My history with extreme sports is rather chequered. It began in 2001 in the Adirondacks in up-state New York whilst I was a student in Albany. My friends and I spent Spring Break in a cabin out in the woods hitting the slopes at surrounding ski resorts by day and hitting the beers by night. It was, for the most part, a fantastic trip. Sadly, for me, it did not end so well. On our final morning on the piste, with several cans of beer still swilling around my system from the previous evening, I failed to take a sharp bend with appropriate caution and propelled myself face first into a tree. As a consequence, I headed back south with a broken nose and a face covered in lacerations. Since that trip, my skills on the slopes have certainly improved. I am now, at least, no longer a danger to myself and others around me. Over the decade that has passed, I have skied and boarded in both China and Korea with few problems.
When I moved to Oman, I presumed there would be little chance for me to hone my skills on the piste. In a literal sense, that proved to be true. There is very little snow in a country where winter temperatures rarely drop below 20 degrees Celsius. However, I was surprised to learn that Oman has its very own equivalent of winter sports – extreme desert sports. And, whilst these do not translate exactly with their winter counterparts, there are several clear parallels. Skis and snowboards can still be used, but instead of snow-covered mountains, Oman's slopes are giant sand dunes.
The Al Raha desert camp offers plenty of extreme sports options. There are quad bikes, 4X4s and dune buggies, all of which are tremendous fun. However, with my winter sports precedent, the activity I was keenest to try was sand-boarding. To explain this particular 'sport' in simple terms, sand-boarding is essentially snowboarding on sand. All the equipment and principles are the same. You clip your feet to a large board and head downhill. On the surface, aside from swapping snow for sand, the two sports appeared to be identical. However, when I hit the dunes, I soon found that this was not actually the case.

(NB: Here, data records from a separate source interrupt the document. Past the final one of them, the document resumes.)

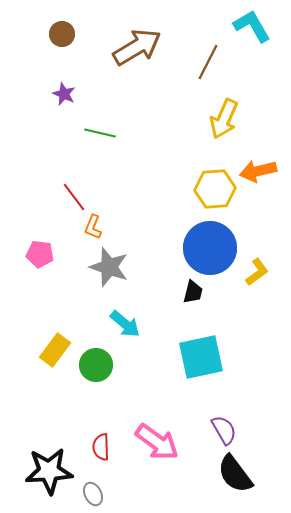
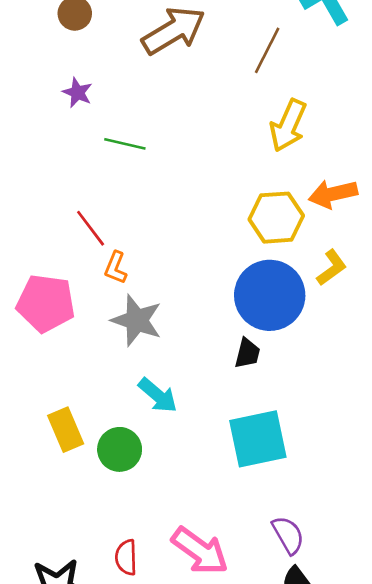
pink pentagon: (40, 254) -> (46, 303), size x1.6
yellow L-shape: (257, 272) -> (332, 268), moved
yellow rectangle: (55, 350) -> (66, 430), turned -60

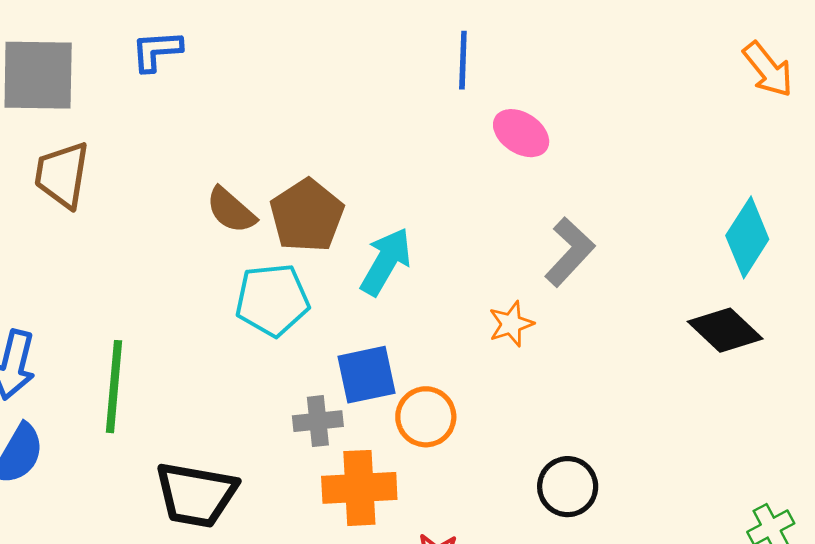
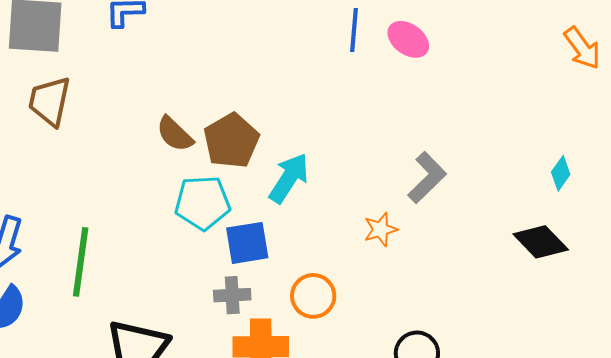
pink ellipse: (521, 133) -> (408, 39), moved
cyan diamond: (747, 237) -> (561, 173), size x0.6
blue square: (367, 375) -> (247, 243), moved

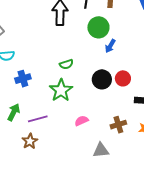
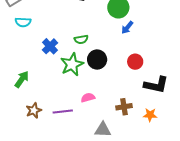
blue cross: (23, 79) -> (50, 46), moved, turned -35
black circle: (102, 79) -> (97, 60), moved
purple line: (38, 119) -> (63, 112), moved

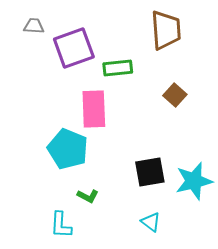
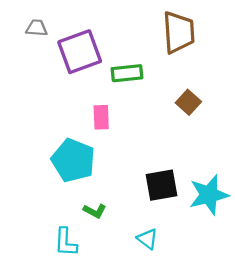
pink rectangle: (94, 109) -> (101, 117), size x0.6
cyan triangle: (151, 222) -> (147, 239), moved

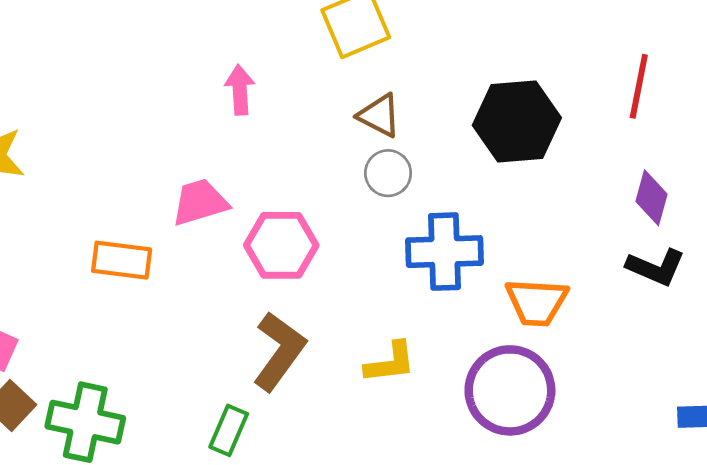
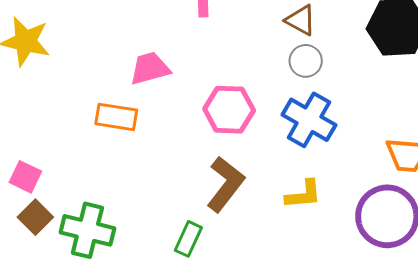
pink trapezoid: (200, 202) -> (150, 68), moved
blue cross: (445, 252) -> (309, 120), moved, turned 30

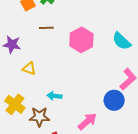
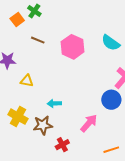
brown line: (46, 28) -> (38, 40), turned 32

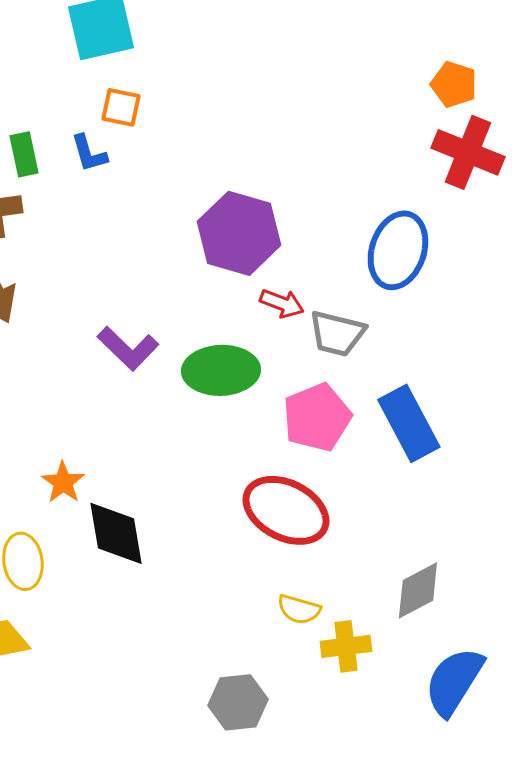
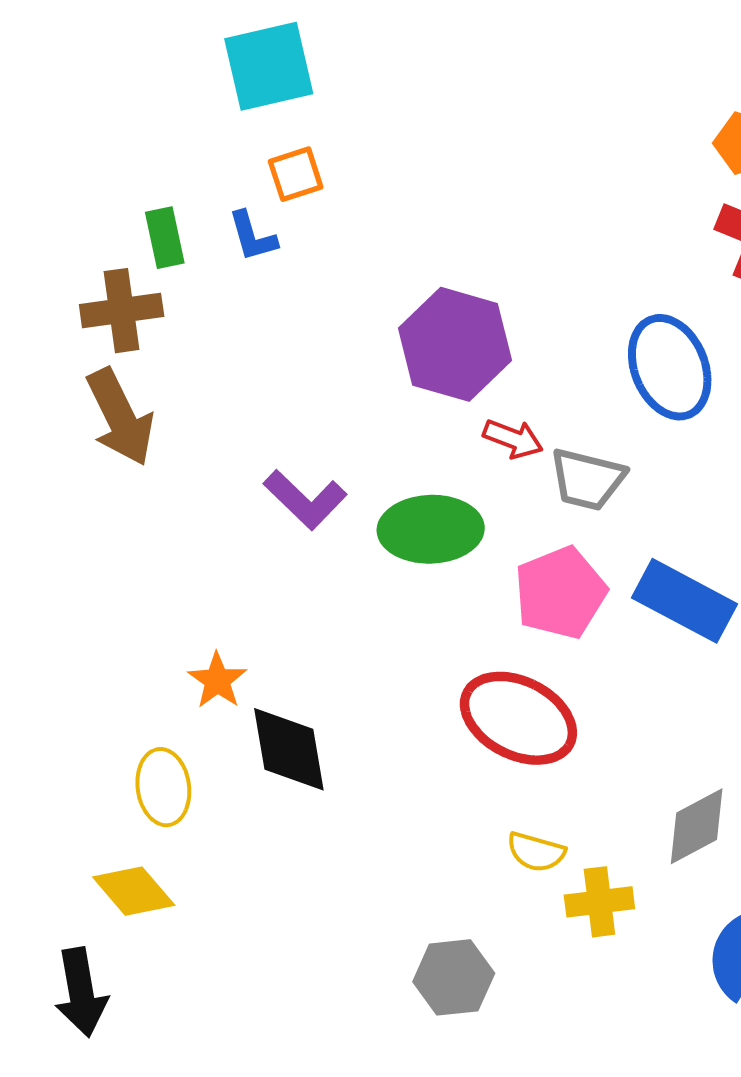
orange square: (121, 107) -> (296, 174), turned -30
blue ellipse: (398, 250) -> (670, 367), turned -40
blue rectangle: (409, 423) -> (685, 601), turned -34

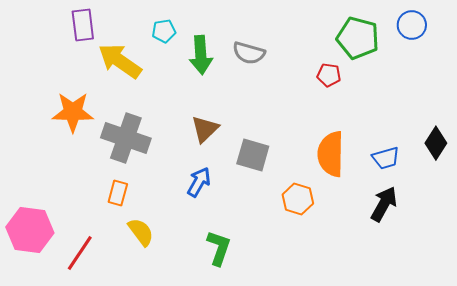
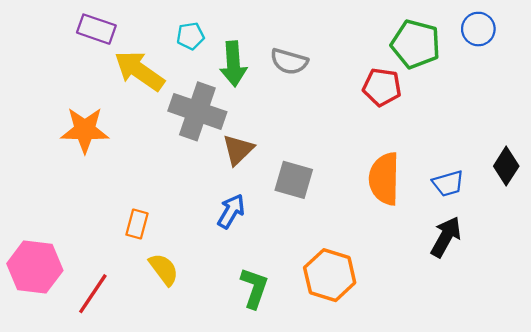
purple rectangle: (83, 25) -> (96, 29), turned -64
red pentagon: (329, 75) -> (382, 87), size x1.4
gray cross: (126, 138) -> (197, 111), moved
orange hexagon: (298, 199) -> (330, 275), moved, size x1.4

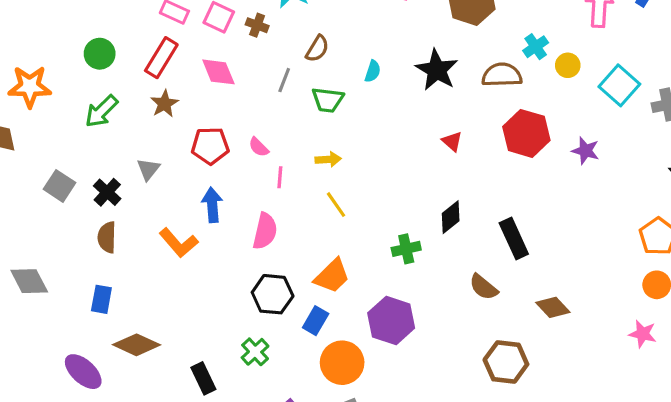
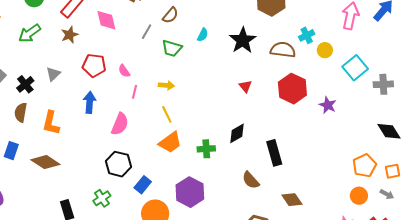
orange L-shape: (179, 243) -> (51, 123), moved, turned 45
orange trapezoid: (332, 276) -> (170, 142), moved
brown diamond: (136, 345) -> (45, 162), moved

The main differences between snowboarding and its sand-based equivalent centre around speed and gradient. When I first experimented with snowboarding in the US, I found even the gentlest of baby slopes to be a major challenge. So, in the desert, to play things safe and avoid any nasty injuries, I headed to a less than imposing looking dune in the hope of acclimatizing gently. This plan proved wholly futile as whilst on the ski slopes the snow is hardened allowing the board to skim along and speed, the dunes are soft creating much more friction. Therefore, on the baby slopes, I succeeded only in sinking into the sand and moving glacially down the incline.
This rather dis-spiriting experience taught me that whilst the smooth surface of the snow – and the lack of friction – is the key to snowboarding, the salient factor in sand-boarding is gradient. Therefore, in a moment of Newtonian inspiration, I realized I had to let gravity assert itself. So, I slung my board over my back set off to climb the steepest and tallest dune I could find. This proved to be no easy process. The sands were very soft, meaning I repeatedly lost my footing and slid back down. After 15 arduous minutes, I had gone 30 meters and was barely half way up the dune. I decided enough was enough and strapped on my board. The dune was infinitely steeper than anything I would ever have considered skiing or snowboarding down. Consequently, I was a little nervous. Thankfully, I needn't have been. The soft sand had two effects on my board. First, it covered the edges ensuring it was difficult to lose balance and fall over. Second, the added friction made for an effective break, preventing me careering out of control. These made for a remarkably smooth ride down the dune.
I boarded for just under an hour and was exhausted. This was not caused by the activity itself, rather from repeatedly hiking up the dune. I must admit, the ratio of effort to pleasure was not particularly well balanced. However, it was certainly easier and safer than snowboarding.